▶ Work required: The records below must be output exactly, without pictures.
★ ★ ★ ★
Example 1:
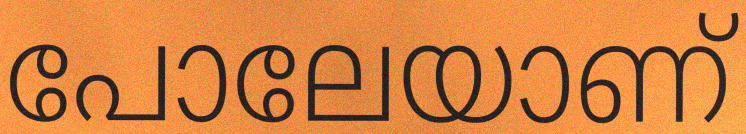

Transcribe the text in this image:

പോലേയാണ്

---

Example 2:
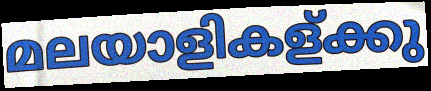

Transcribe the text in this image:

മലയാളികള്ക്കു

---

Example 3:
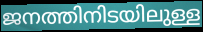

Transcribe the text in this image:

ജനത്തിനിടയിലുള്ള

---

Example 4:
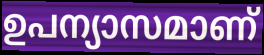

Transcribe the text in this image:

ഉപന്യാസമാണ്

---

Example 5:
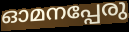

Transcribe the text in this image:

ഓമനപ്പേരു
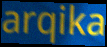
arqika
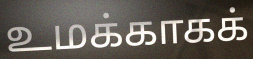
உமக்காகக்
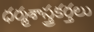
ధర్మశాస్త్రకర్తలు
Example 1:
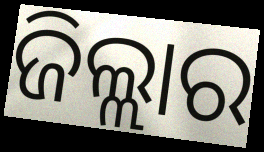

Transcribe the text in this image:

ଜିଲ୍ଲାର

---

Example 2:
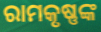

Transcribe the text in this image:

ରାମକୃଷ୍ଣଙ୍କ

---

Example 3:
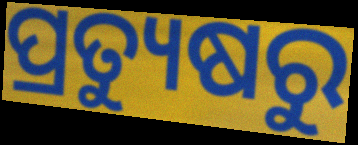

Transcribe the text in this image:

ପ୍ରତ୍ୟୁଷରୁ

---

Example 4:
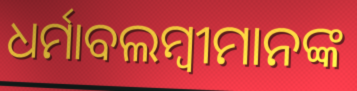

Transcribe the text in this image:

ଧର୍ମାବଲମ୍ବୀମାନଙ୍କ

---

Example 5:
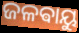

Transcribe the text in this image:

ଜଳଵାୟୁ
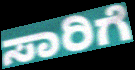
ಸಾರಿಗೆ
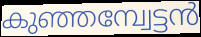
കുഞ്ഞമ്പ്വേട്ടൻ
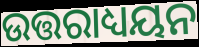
★ ★ ★ ★
▶ Output:
Example 1:

Transcribe the text in this image:

പോലേയാണ്

---

Example 2:

Transcribe the text in this image:

മലയാളികള്ക്കു

---

Example 3:

Transcribe the text in this image:

ജനത്തിനിടയിലുള്ള

---

Example 4:

Transcribe the text in this image:

ഉപന്യാസമാണ്

---

Example 5:

Transcribe the text in this image:

ഓമനപ്പേരു
arqika
உமக்காகக்
ధర్మశాస్త్రకర్తలు
Example 1:

Transcribe the text in this image:

ଜିଲ୍ଲାର

---

Example 2:

Transcribe the text in this image:

ରାମକୃଷ୍ଣଙ୍କ

---

Example 3:

Transcribe the text in this image:

ପ୍ରତ୍ୟୁଷରୁ

---

Example 4:

Transcribe the text in this image:

ଧର୍ମାବଲମ୍ବୀମାନଙ୍କ

---

Example 5:

Transcribe the text in this image:

ଜଳଵାୟୁ
ಸಾರಿಗೆ
കുഞ്ഞമ്പ്വേട്ടൻ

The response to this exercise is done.